Although some of the sub-characters are fictional, the majority are real people, or based on real people. I didn’t have to create any imagined scenarios since I based the camp experiences and any fictional character plot elements on other true stories that I’d found in the half-dozen self-published memoirs I pored through.


Q: How was the book's title chosen, and what does it signify for you?


A: Rita and I brainstormed some titles together, and Under the Java Moon was on that list. I had initially come up with a connection that could bond Rita’s parents together as they suffered through the war years in separate prison camps, not knowing if the other was still alive.
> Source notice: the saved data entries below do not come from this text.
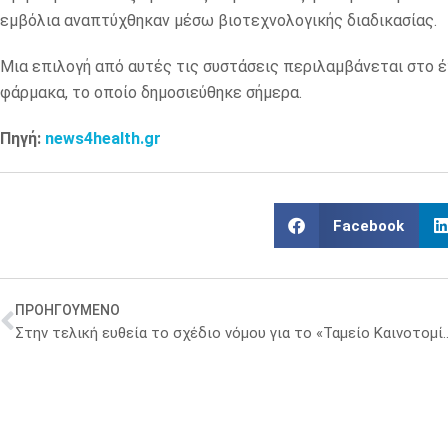
εμβόλια αναπτύχθηκαν μέσω βιοτεχνολογικής διαδικασίας.
Μια επιλογή από αυτές τις συστάσεις περιλαμβάνεται στο έ
φάρμακα, το οποίο δημοσιεύθηκε σήμερα.
Πηγή:
news4health.gr
Facebook
ΠΡΟΗΓΟΥΜΕΝΟ
Στην τελική ευθεία το σχέδιο νόμου για το «Ταμείο Κα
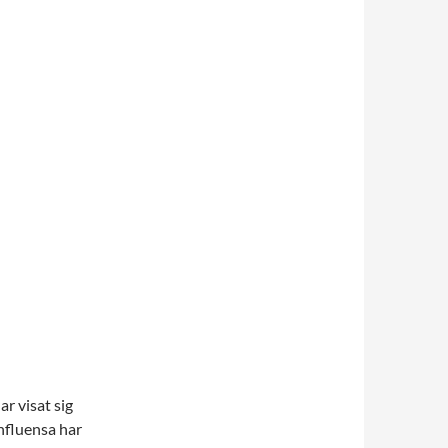
–
ar visat sig
Influensa har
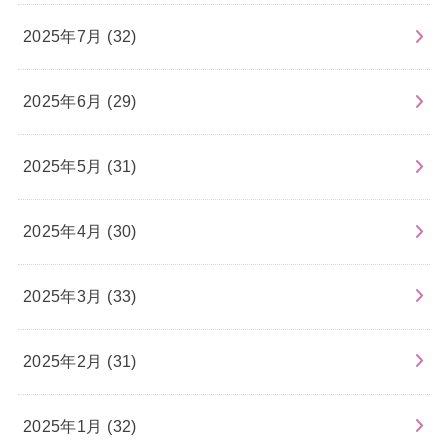
2025年7月 (32)
2025年6月 (29)
2025年5月 (31)
2025年4月 (30)
2025年3月 (33)
2025年2月 (31)
2025年1月 (32)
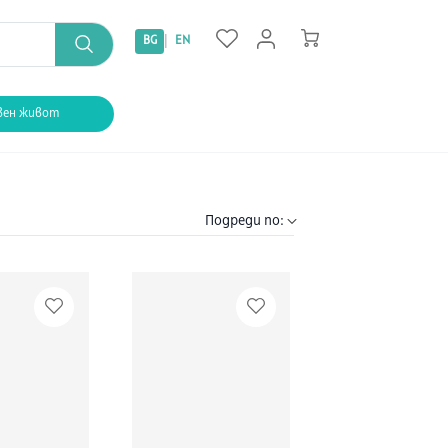
|
BG
EN
вен живот
Подреди по:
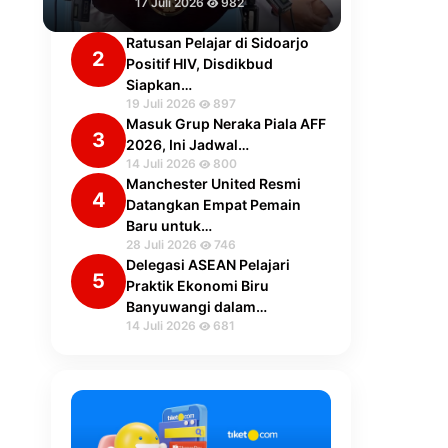
17 Juli 2026
982
Ratusan Pelajar di Sidoarjo
2
Positif HIV, Disdikbud
Siapkan…
19 Juli 2026
897
Masuk Grup Neraka Piala AFF
3
2026, Ini Jadwal…
14 Juli 2026
800
Manchester United Resmi
4
Datangkan Empat Pemain
Baru untuk…
28 Juli 2026
746
Delegasi ASEAN Pelajari
5
Praktik Ekonomi Biru
Banyuwangi dalam…
14 Juli 2026
681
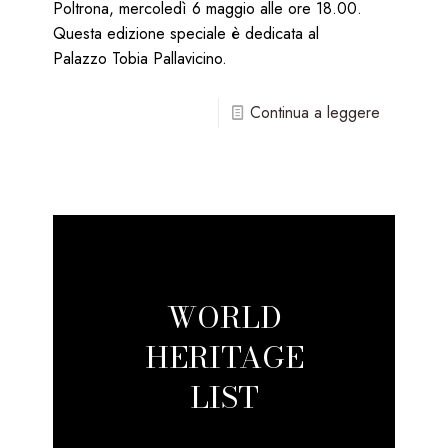
Poltrona, mercoledì 6 maggio alle ore 18.00.
Questa edizione speciale è dedicata al
Palazzo Tobia Pallavicino.
-
Continua a leggere
Musei
in
Poltrona
–
Mercoled
6
WORLD
maggio
HERITAGE
ore
18.00
LIST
I hoped to have “Java” in the title, and it made sense when George told his wife to look at the moon each night and he would too—in order to feel connected during their unknown future. I was grateful that the publishing committee agreed on the title. That doesn’t always happen!

Q: How did you research the book, and what did you learn that especially surprised you?


A: After reading through the notes Rita had sent me as well as a series of articles her father had written for the Moth Magazine about his survival on the Java Sea, I scoured online sources. I couldn’t find any films or documentaries, or any traditionally published books for that matter.


I discovered several self-published memoirs of survivors from either Tjideng Camp or other camps throughout the islands. Those became immensely helpful as I was crafting the points of view of Rita’s parents and what they must have endured.


It was surprising to me that the war didn’t end on Indonesia in 1945. The Japanese soldiers were ordered to stay in the camps and guard the Dutch inside the walls in order to protect them from the Indonesian uprisings that turned into the Bersiap—Indonesian National Revolution.


Europeans and Japanese were targets, and it took months for most of the Dutch to finally get out of Indonesia. It wasn’t until 1949 that Indonesia was finally awarded independence from the Queen of Holland and that was only because of pressure from other allied countries to give up colonization.


Also shocking to me was to learn that in 1941, the total population of the Dutch East Indies was around 60 million. By the end of the war, 30,000 European POWs, the majority of them Dutch, had died. In total, 4 million civilians, including Indonesians and Indo-Europeans, perished as a result of malnutrition/famine and forced labor.


Q: That is indeed shocking and horrific…


On another note, what are you working on now?


A: I’m in the editing process for another WW2 novel. This one is about aviator Nancy Harkness Love, who founded the WAFS (Women's Auxiliary Ferrying Squadron), which eventually became the WASP (Women Airforce Service Pilots) organization, and was comprised of US female pilots.


These women trained on and flew the WW2 bombers coming off the manufacturing floor and delivered them to air bases around the country. Nancy Love was the first woman to fly bombers such as the P-51 Mustang. The service of the WASPs saved thousands of hours and enabled the male pilots to fly combat overseas.


Q: Anything else we should know?


A: I thought it was very interesting WHY Rita finally decided to allow her story to be told—in this form. It certainly wasn’t an easy decision for her. From our first meeting in August 2021, until she signed the contract the end of January 2022, she studied it from all angles.


Recently, she said: “One of the thoughts I’ve contemplated over the years has been how incredible it is that there were people, including myself, who actually survived these awful conditions. What was the secret to surviving a concentration camp—an inherent strong constitution, the will or instinct to survive, the fear of death, courage, or a mass of people standing together and determined to beat the enemy by surviving? In my case, it could possibly have been my mother’s strong willpower to keep her children alive at all costs. I could sense it and feel it! I learned that the human race is very resilient and adaptable, but life itself is fragile. We should not take it for granted.”